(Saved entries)
____________

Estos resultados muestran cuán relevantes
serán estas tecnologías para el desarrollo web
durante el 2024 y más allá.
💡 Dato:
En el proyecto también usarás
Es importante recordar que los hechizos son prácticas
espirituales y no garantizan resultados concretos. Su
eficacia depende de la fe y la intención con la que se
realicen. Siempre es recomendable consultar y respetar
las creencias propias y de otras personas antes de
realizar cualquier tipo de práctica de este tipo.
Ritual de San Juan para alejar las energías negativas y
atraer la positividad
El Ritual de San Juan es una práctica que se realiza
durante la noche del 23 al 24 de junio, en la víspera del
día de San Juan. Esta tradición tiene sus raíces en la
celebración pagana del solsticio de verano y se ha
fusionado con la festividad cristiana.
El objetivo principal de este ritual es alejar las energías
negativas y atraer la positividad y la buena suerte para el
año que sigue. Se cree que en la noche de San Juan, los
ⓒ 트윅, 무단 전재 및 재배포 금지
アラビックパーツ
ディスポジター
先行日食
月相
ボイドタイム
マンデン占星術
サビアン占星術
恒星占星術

____________

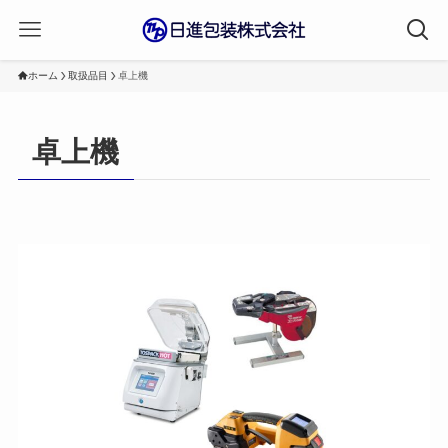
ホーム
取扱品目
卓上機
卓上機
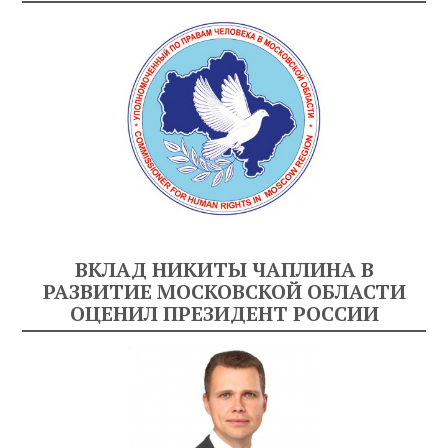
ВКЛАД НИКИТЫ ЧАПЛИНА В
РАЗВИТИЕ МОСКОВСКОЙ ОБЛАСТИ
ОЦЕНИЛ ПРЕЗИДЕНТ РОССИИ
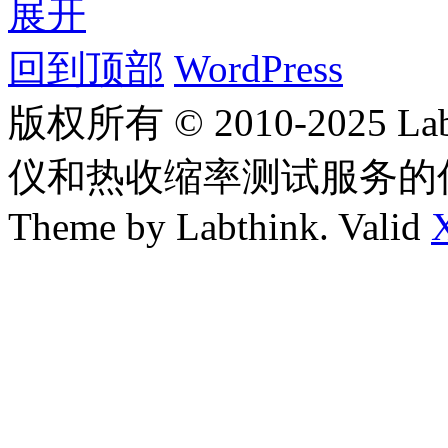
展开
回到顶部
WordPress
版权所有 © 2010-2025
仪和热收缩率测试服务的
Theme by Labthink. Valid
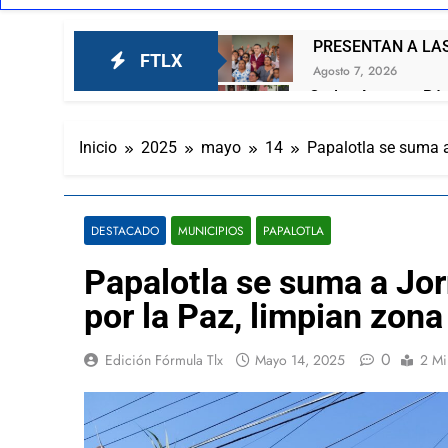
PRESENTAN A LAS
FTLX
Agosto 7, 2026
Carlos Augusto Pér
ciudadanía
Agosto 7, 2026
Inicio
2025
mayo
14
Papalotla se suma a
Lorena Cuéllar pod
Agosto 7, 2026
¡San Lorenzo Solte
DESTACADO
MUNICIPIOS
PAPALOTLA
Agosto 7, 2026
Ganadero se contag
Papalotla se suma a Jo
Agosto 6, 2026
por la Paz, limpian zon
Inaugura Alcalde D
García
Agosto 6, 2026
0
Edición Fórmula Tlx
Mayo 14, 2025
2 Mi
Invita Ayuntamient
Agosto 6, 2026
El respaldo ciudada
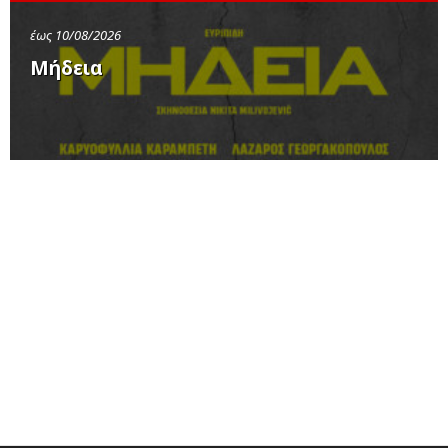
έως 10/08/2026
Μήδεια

____________

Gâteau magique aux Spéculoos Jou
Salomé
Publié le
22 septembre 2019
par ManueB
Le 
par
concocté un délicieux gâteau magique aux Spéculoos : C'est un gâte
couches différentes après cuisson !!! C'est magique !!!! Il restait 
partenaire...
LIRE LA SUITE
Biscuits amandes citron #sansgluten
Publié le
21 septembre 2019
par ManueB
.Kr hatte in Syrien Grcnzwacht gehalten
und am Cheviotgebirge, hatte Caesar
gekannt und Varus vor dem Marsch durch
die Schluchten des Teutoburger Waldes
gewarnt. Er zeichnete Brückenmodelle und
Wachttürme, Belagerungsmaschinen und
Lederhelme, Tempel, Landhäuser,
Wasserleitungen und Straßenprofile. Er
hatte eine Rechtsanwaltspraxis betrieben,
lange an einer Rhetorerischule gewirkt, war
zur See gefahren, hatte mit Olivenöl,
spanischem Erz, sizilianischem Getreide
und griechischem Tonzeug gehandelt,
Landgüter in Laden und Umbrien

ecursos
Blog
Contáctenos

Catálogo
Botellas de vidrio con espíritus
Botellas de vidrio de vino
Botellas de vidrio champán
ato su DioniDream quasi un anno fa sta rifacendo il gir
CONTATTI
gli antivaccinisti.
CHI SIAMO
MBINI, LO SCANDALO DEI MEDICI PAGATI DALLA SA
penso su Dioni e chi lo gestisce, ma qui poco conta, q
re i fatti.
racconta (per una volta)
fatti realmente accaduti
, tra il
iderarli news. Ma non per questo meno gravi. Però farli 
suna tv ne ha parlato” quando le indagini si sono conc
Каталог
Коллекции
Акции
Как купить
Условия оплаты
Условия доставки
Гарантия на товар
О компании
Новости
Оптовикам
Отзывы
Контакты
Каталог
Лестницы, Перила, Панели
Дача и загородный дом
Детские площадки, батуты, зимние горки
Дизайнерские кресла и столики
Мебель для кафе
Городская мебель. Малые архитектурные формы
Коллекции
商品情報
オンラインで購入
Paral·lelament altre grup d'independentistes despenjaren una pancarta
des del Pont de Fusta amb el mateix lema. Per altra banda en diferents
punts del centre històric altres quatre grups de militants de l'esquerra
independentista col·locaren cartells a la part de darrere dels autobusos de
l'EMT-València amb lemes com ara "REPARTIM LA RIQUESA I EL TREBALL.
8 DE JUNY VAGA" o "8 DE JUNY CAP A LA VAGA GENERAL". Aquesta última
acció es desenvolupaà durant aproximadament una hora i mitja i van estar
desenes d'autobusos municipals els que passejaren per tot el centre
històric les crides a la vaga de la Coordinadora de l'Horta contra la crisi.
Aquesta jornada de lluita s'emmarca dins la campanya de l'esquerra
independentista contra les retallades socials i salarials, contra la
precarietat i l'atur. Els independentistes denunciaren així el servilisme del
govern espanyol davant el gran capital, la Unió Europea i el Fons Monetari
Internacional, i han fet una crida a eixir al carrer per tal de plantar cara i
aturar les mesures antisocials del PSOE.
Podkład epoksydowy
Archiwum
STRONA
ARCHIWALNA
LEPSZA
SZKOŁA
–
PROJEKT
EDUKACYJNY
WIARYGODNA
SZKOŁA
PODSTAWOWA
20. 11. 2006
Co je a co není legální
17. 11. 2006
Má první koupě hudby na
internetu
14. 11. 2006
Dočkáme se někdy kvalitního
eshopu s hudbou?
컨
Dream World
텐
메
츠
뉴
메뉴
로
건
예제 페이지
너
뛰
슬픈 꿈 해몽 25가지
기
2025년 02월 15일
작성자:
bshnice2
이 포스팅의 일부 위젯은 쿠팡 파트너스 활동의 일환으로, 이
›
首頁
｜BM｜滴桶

____________

- _Exercise description_
Extract every line in the entries above that contains the string "fatti".

- _Your response_
re i fatti.
fatti realmente accaduti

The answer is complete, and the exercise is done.